Text extracted from individual pages
#####

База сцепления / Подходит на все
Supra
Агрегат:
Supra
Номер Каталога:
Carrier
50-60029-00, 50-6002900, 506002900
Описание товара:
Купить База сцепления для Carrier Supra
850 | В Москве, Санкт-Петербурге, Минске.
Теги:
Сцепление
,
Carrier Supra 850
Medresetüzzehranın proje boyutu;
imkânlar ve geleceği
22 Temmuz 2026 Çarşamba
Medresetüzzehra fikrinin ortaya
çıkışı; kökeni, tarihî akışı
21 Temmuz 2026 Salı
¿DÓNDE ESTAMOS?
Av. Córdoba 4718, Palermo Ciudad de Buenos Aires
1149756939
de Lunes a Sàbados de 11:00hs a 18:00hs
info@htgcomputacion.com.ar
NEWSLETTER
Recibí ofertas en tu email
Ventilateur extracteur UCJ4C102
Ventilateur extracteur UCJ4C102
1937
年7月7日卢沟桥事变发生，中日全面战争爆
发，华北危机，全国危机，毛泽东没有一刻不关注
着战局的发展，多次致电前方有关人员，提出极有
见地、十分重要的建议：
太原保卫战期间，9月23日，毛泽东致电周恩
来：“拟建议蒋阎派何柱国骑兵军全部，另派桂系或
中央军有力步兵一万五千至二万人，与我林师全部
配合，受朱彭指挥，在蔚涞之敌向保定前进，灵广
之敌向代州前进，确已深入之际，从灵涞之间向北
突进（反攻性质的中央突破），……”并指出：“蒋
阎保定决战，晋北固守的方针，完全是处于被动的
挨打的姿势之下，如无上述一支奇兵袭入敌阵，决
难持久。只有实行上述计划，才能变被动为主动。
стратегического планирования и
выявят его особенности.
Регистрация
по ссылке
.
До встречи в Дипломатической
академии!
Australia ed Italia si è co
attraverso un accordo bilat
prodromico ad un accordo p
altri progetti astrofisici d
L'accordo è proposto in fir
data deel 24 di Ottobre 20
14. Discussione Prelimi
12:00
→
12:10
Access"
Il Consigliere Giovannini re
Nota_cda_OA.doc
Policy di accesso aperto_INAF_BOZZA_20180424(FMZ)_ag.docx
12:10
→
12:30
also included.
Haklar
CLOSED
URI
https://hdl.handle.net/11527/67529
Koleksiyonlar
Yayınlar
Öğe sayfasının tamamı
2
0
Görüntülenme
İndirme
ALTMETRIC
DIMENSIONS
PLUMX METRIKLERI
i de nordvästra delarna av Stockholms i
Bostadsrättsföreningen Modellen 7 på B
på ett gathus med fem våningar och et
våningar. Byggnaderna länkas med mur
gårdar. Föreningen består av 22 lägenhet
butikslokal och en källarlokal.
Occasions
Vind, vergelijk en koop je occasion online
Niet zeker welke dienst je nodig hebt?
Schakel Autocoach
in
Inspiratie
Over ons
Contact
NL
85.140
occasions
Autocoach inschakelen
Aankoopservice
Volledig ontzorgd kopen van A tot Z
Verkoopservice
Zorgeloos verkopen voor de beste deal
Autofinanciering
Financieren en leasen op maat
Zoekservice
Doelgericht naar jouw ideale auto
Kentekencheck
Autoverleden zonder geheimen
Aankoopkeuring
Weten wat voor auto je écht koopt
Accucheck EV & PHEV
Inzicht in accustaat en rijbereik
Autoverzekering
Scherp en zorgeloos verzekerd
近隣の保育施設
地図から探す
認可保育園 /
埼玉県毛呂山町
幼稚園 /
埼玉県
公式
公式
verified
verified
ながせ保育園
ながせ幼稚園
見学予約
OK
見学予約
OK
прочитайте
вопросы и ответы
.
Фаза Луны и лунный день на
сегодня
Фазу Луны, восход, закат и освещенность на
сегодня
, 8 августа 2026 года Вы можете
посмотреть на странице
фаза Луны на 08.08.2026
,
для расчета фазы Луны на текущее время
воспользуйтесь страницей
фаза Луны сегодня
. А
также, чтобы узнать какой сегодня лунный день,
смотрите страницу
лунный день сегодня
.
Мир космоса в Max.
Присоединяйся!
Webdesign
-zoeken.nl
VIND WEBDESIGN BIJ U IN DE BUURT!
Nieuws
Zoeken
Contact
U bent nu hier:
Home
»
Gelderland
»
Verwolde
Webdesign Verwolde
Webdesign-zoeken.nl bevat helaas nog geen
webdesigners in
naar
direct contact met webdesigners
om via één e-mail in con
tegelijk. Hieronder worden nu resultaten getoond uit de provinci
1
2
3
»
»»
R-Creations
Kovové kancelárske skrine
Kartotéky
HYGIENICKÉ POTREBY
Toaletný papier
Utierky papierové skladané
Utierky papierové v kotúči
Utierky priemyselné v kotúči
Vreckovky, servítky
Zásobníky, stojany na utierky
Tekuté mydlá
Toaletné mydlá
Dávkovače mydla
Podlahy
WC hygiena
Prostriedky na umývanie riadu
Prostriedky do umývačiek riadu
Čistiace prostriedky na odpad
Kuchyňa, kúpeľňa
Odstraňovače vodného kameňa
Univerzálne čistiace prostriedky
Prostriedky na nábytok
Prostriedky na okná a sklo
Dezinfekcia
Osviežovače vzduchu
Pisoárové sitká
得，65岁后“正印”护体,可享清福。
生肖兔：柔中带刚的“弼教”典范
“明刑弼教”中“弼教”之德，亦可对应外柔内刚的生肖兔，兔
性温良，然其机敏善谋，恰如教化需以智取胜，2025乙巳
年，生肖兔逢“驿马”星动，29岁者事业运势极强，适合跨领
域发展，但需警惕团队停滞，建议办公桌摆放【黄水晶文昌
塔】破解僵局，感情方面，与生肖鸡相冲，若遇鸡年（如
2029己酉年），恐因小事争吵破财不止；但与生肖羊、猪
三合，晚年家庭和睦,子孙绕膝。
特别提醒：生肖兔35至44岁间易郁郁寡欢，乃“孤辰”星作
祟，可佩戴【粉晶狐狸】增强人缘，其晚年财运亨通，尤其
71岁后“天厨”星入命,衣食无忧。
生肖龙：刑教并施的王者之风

#####

= Your assignment =
Count the lines of the data above that contain the string "riadu", treating uppercase and lowercase as different, and give only the number.

= Exercise result =
2